Perhaps the greatest example of remorse or mourning over a personal sin is given by David in Psalm 51. Here is a list of the sin pattern of David and how he dealt with his own personal sin in this Psalm.
Psalm 51 David's Experience with Personal Sin
1. David recognizes his sin Vs. 3
2. David recognizes who he has sinned against Vs. 4
3. David recognizes his guiltiness Vs. 3
4. David recognizes his need for mercy Vs. 1
5. David confesses his sin before God Vs. 4
6. David asks to be cleansed from his sin Vs. 2, 9-10
7. David asks that he be restored to fellowship with God Vs. 11-12
8. David agrees to teach others about the results of sin Vs. 13
9. David shows grief and remorse over his sin Vs. 14, 17.
This whole Psalm, or song, by David to God is a prayer filled with language of remorse and mourning for his sin. We see similar language in Ps. 38:17-18 'For I am ready to fall, and my sorrow is continually before me. For I will declare my iniquity; I will be in anguish over my sin.' David was speaking of the remorse, the grief associated with his sin against God...he was mourning over his sin AND how it affected his fellowship with the God he so very much loved.
Perhaps the passage which most has helped me to understand the process of grieving over my sin is found in James 4:9-10.
Read: James 4:9-10
Question: How does this verse say we are to handle the sin in our lives?
• I am not to disregard my sin or to trivialize it away.
• I am to weep and mourn over it.
• I am to change my laughter to sadness and my joy to gloom.
• It is only them will I realize my helplessness before the Lord.
• He will then life me up, help and encourage me.
Victory over sin, especially habitual sins, includes
• recognition of personal sin,
• understanding who it is I am sinning against,
• mourning over personal sin
• and then the confession of personal sin to God .
• It is only then that He will lift me up.
• It is only after this process that I will be able to exchange my sackcloth of mourning for a garment of praise.
• It is only then that I will be able to, with the help of Almighty God, break any patterns of sin in my life.
ILL: A recent survey of Discipleship Journal readers ranked areas of greatest spiritual challenge to them:
5. (Tie) Anger/Bitterness.
5. (Tie) Sexual lust.
Survey respondents noted temptations were more potent when
• they had neglected their time with God (81 percent)
• and when they were physically tired (57 percent).
Resisting temptation was accomplished
• by prayer (84 percent),
• avoiding compromising situations (76 percent),
• Bible study (66 percent),
• and being accountable to someone (52 percent).
(Discipleship Journal, November / December 1992.)
• Over 75% of all internet users on line after 10 o’clock are viewing pornography. (The largest group viewing are boys between the age of 13 and 18)
• ½ of all married people will commit adultery during their life time. (Men are usually higher, but not much)
• The level of adultery within the church is half what the national average.
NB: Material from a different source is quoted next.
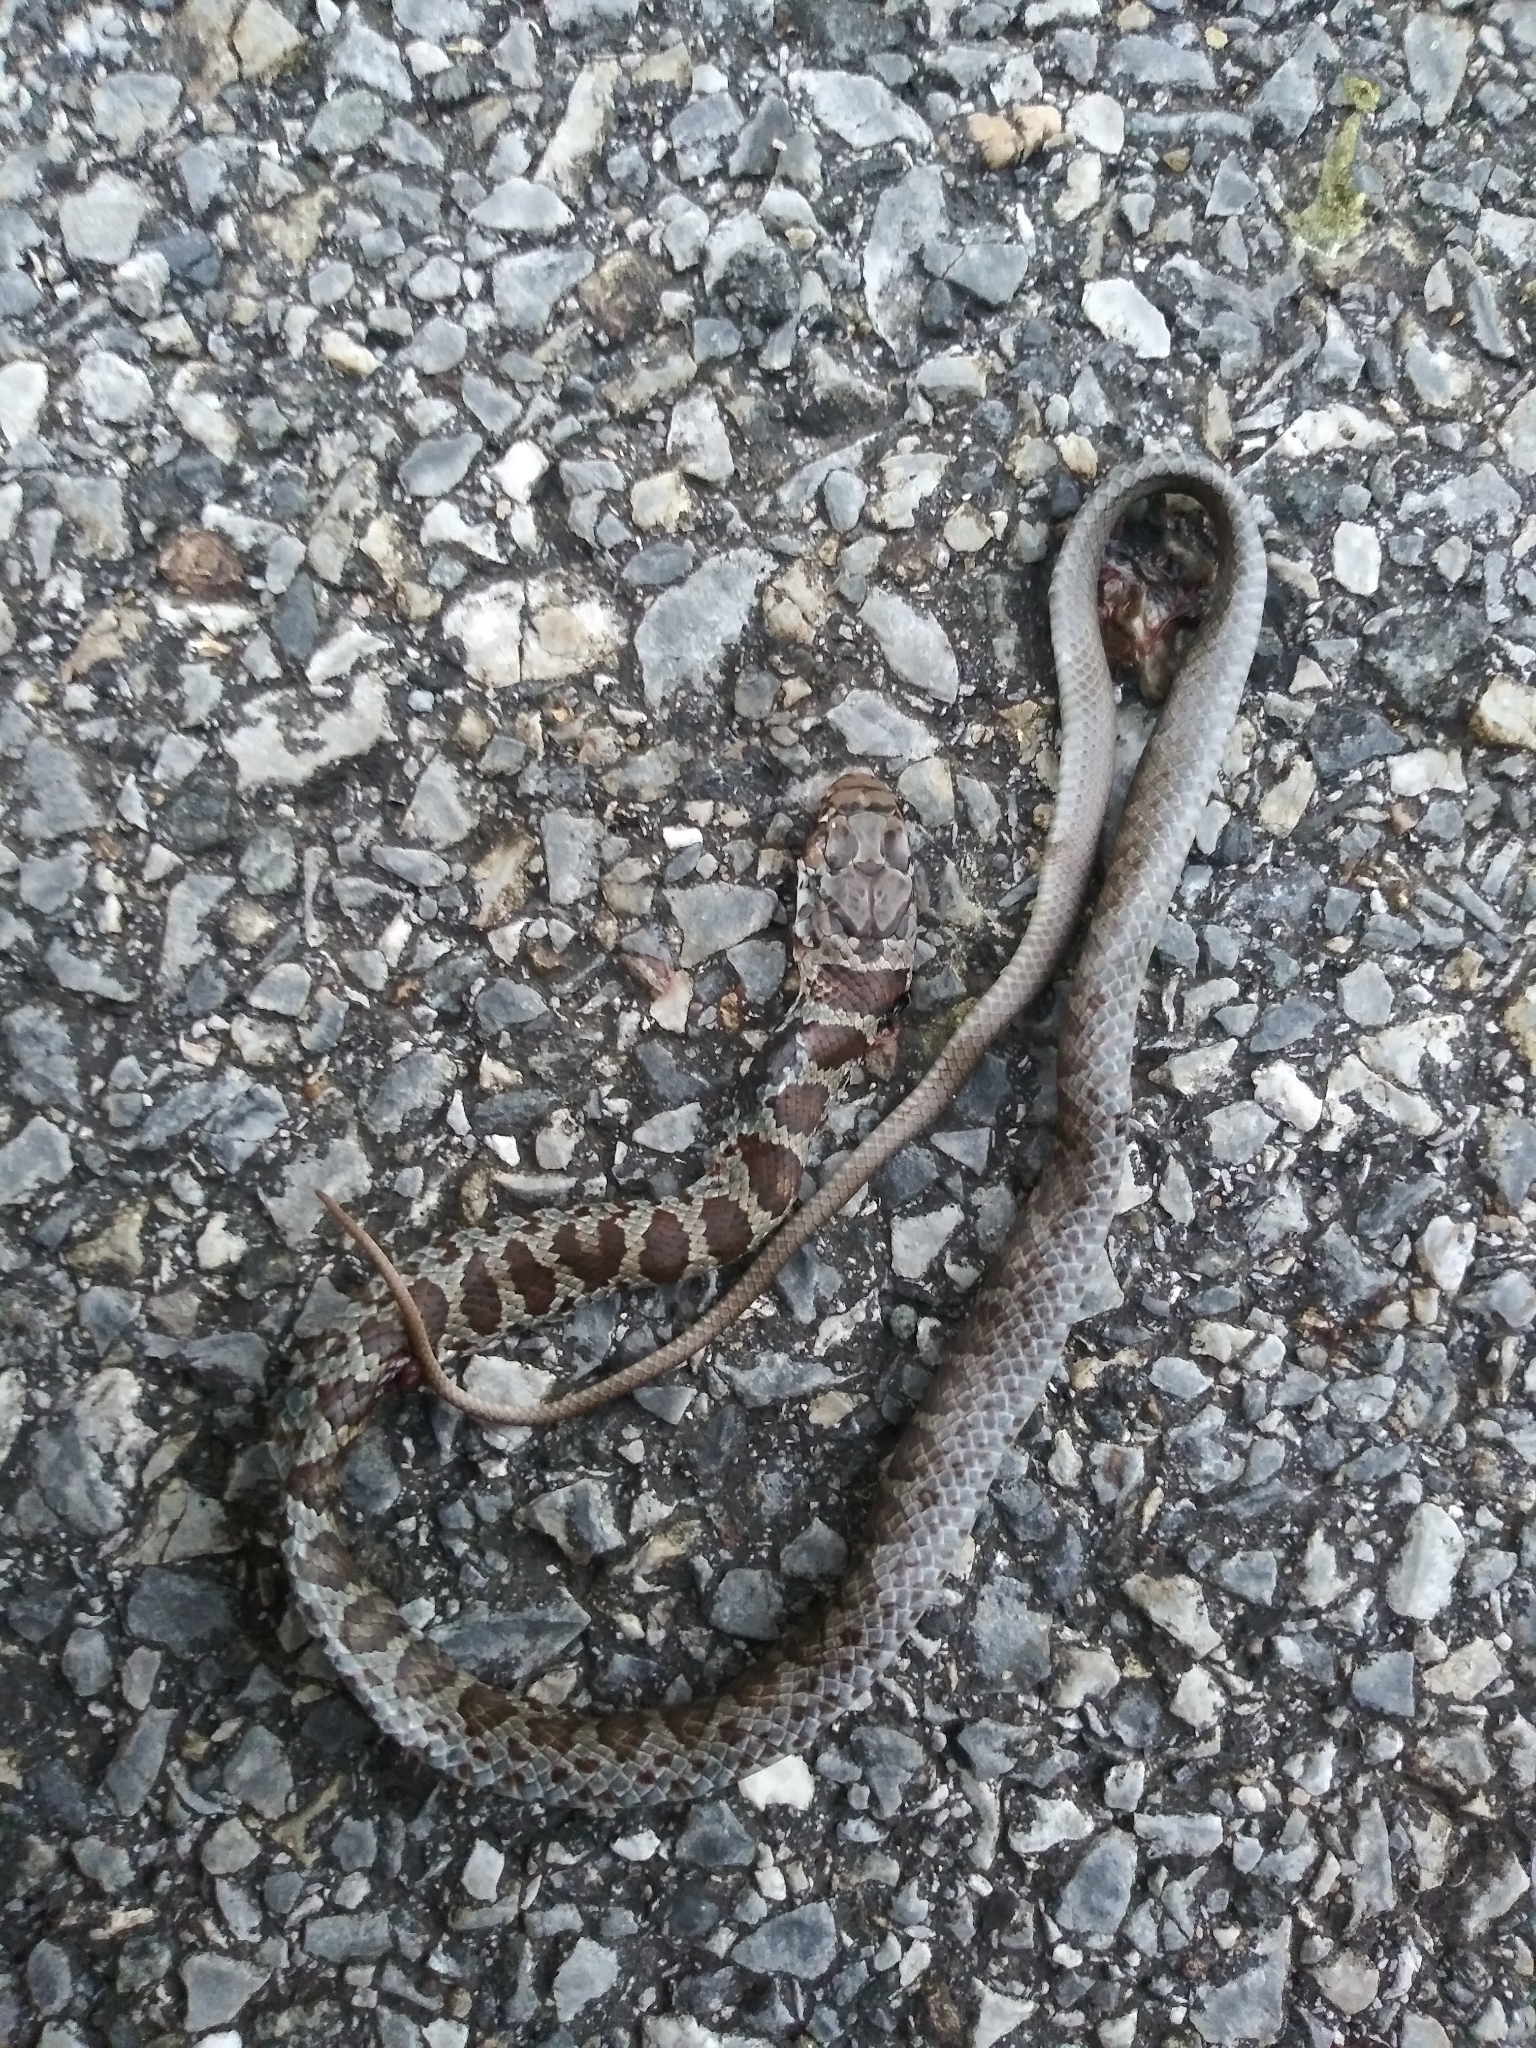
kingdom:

The level of adultery among ministers is 1/5 of the national average.
• 1 in 4 Christians will commit adultery. 1 in 10 pastors will commit adultery.
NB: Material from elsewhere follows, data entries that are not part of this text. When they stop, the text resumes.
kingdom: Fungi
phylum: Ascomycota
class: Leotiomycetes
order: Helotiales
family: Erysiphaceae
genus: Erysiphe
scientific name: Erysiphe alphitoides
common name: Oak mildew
The issue with sin…habitual and the oops kind is the heart. We need to have our hearts so radically changed so that we want to do the right thing. How?
Read: Romans 8:5-6
Question: What does Paul tell us about defeating sin?
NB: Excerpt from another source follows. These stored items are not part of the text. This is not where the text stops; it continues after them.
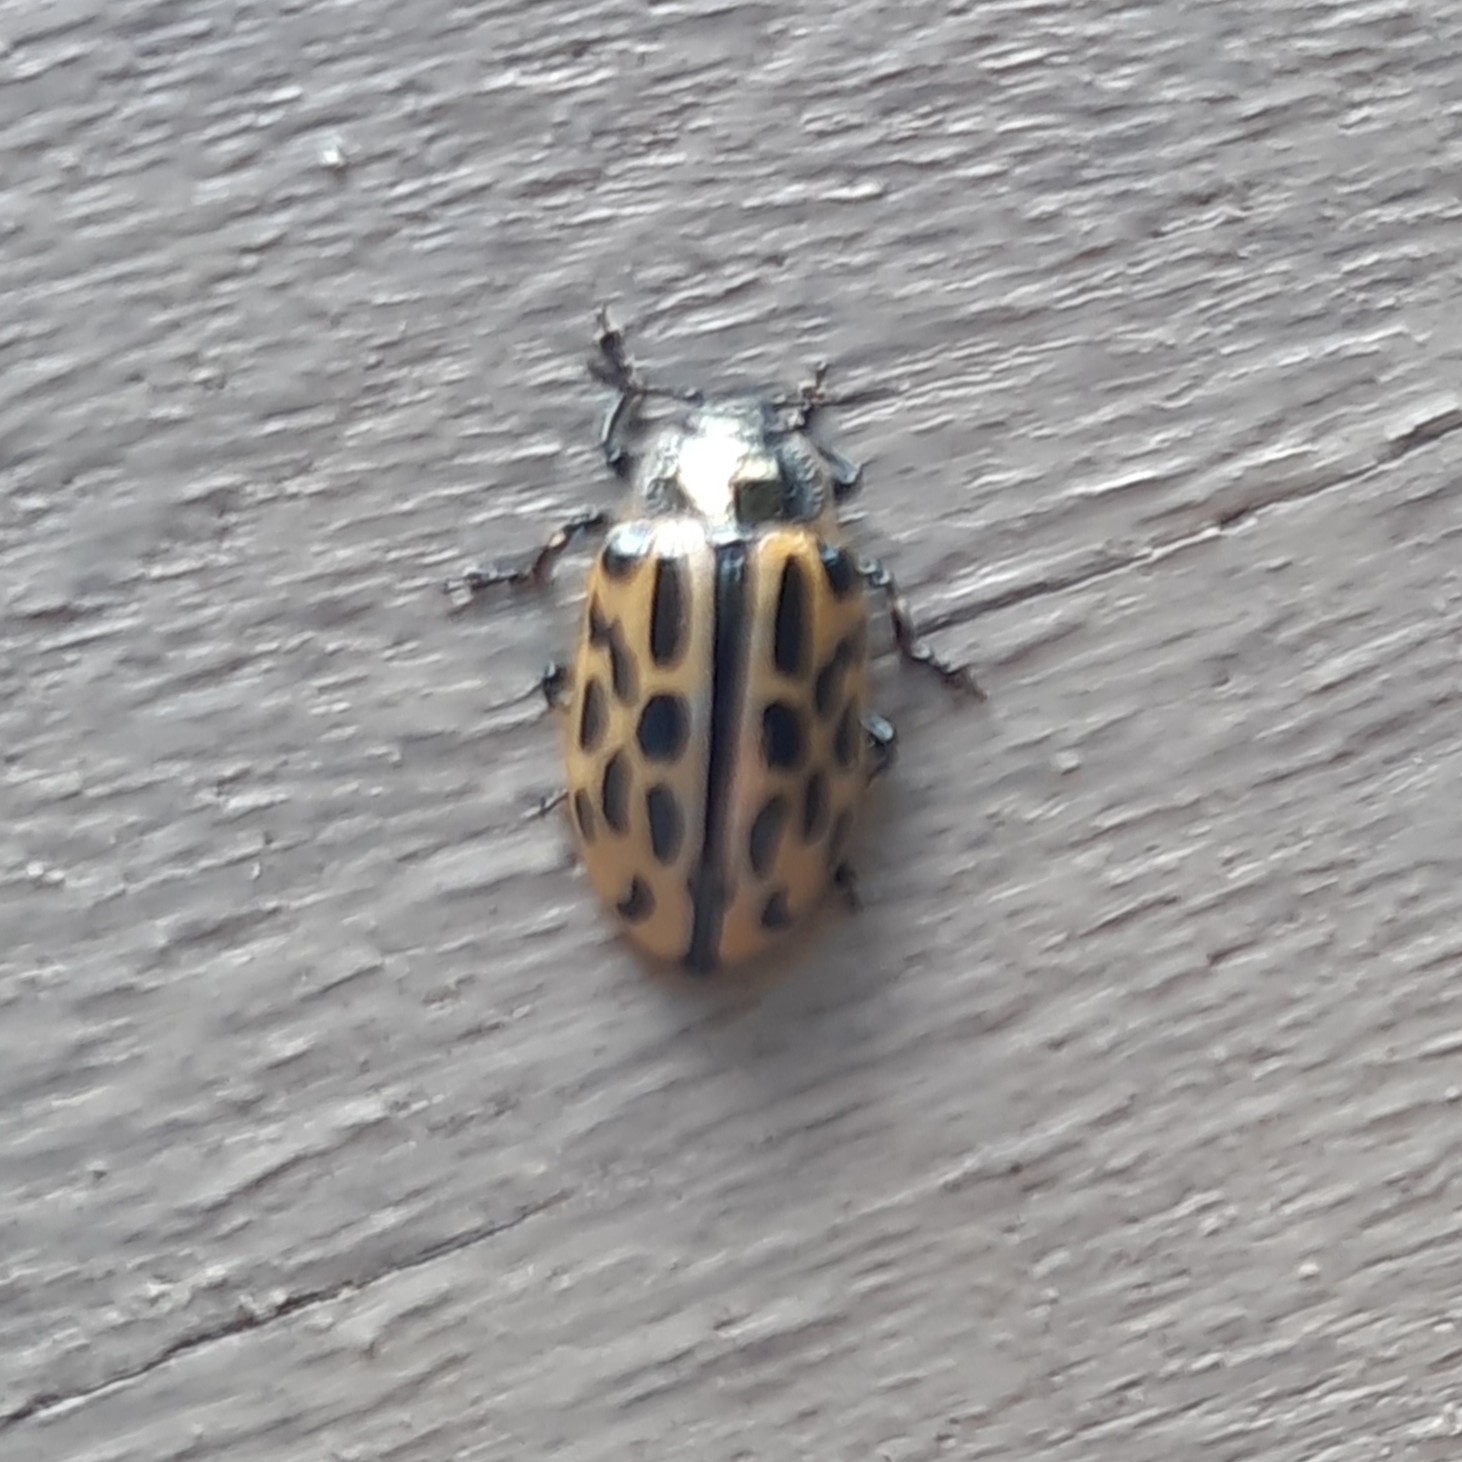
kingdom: Animalia
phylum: Arthropoda
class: Insecta
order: Coleoptera
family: Chrysomelidae
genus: Chrysomela
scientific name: Chrysomela vigintipunctata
Set Your Mind on the Things of the Spirit
• In Romans 8:5-6 Paul speaks there of the flesh and the Spirit. You don’t just look at the temptation and say NO. You do that! But if you are going to put it to death by the Spirit, you have to do more: you direct your mind, your heart, your spiritual focus another way, namely to the "things of the Spirit."
Set Your Mind on the Word of God
• "the things of the Spirit" are the words of God spoken by the apostles. These are the "things of the Spirit" that the natural person rejects and the spiritual person embraces. So to put to death the deeds of the body "by the Spirit" is to "set your mind on the things of the Spirit," which we now see means embracing the words of God.